You and I fell for each other pretty heavily and pretty quickly. You introduced me to your brother Ian and took me on my first visit to Ireland, to your home town, Belturbet in County Cavan, to meet your ma and pa. A tiny clue to our mismatch became evident even way back then. You insisted on buying me an outfit to meet your folks in. I suppressed my hurt and attempted to find the right thing. So, none of my clothes were suitable for the kind of girl your parents should meet, then? I suppose you wished I was a bit more sophisticated or something? My flares and cheesecloth tops weren’t right. So, for the love of you, I went shopping. It’s hard to shop for clothes when you don’t know who you’re supposed to be. I have had similar experiences since, when trying to choose costumes for a character I’m playing.
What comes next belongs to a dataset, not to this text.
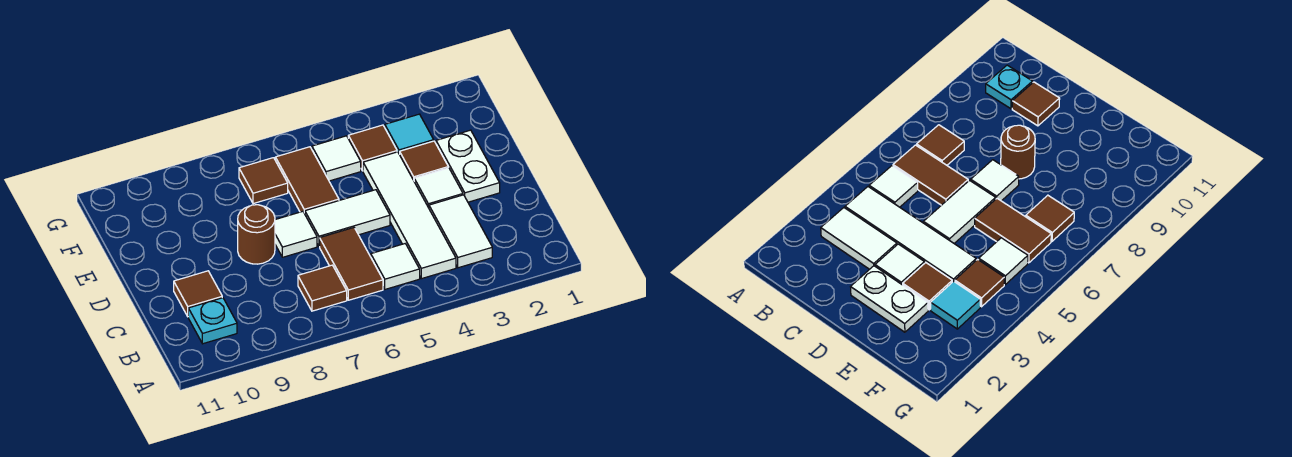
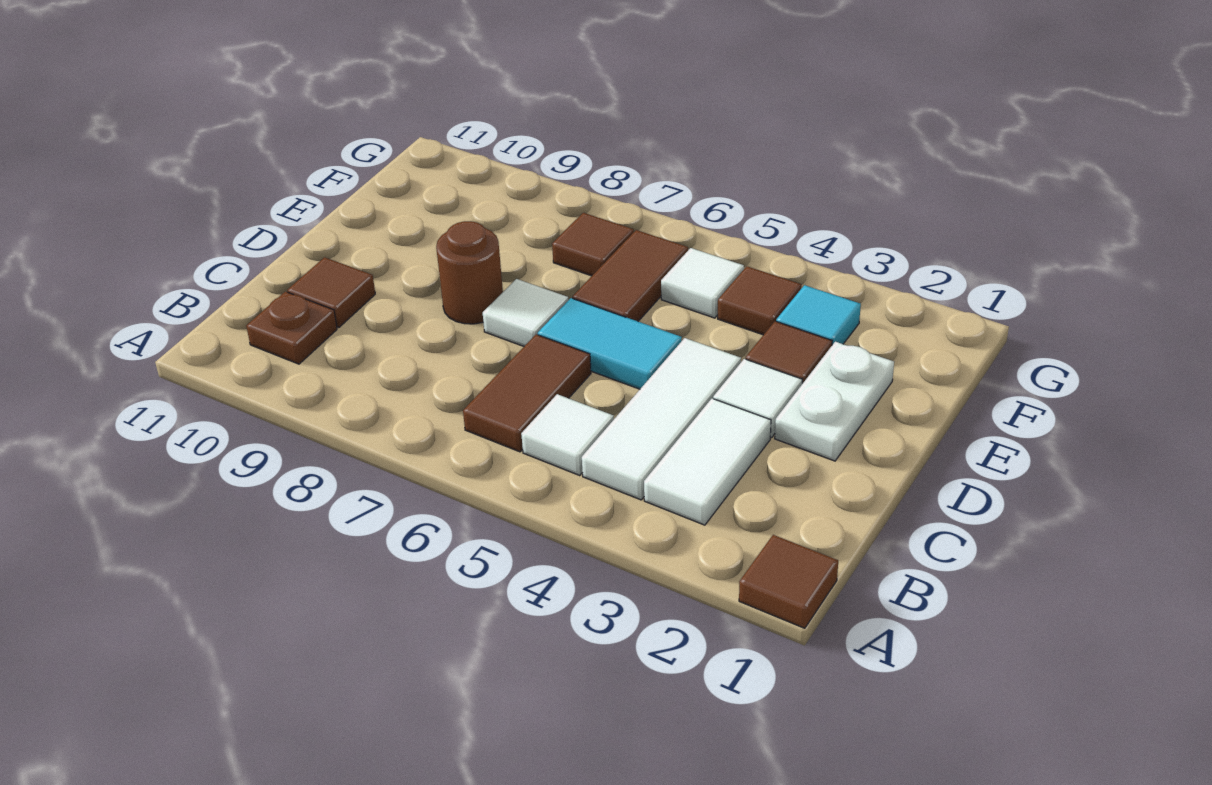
white 1x4 tile [363,152,456,279] -> white 1x3 tile [582,338,741,500]
brown 1x1 tile [298,265,347,311] -> brown 1x1 tile moved to [739,535,838,628]
cyan 1x1 plate [188,298,237,344] -> brown 1x1 plate [246,292,337,364]
white 1x2 tile [305,190,390,246] -> cyan 1x2 tile [538,298,682,389]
The clothes provide vital clues to the person and it’s important to get it right. The mission back then was to find clothes that would earn me the parents’ approval. What are those clothes? Well, I look at the photos now, and apparently the perfect parent-meeting clothes are a white blouse with a Princess Di lacy collar, an A-line flowery skirt, matching bolero with trim and bows in the same floral fabric, tan tights and a good low court shoe. Or two. It seemed to work. Your parents were delightful and I think they sort of approved of me. Well, not really me, because they weren’t actually meeting me, they were meeting some strange clothes with a person inside trying desperately to be like the person who was wearing those strange clothes.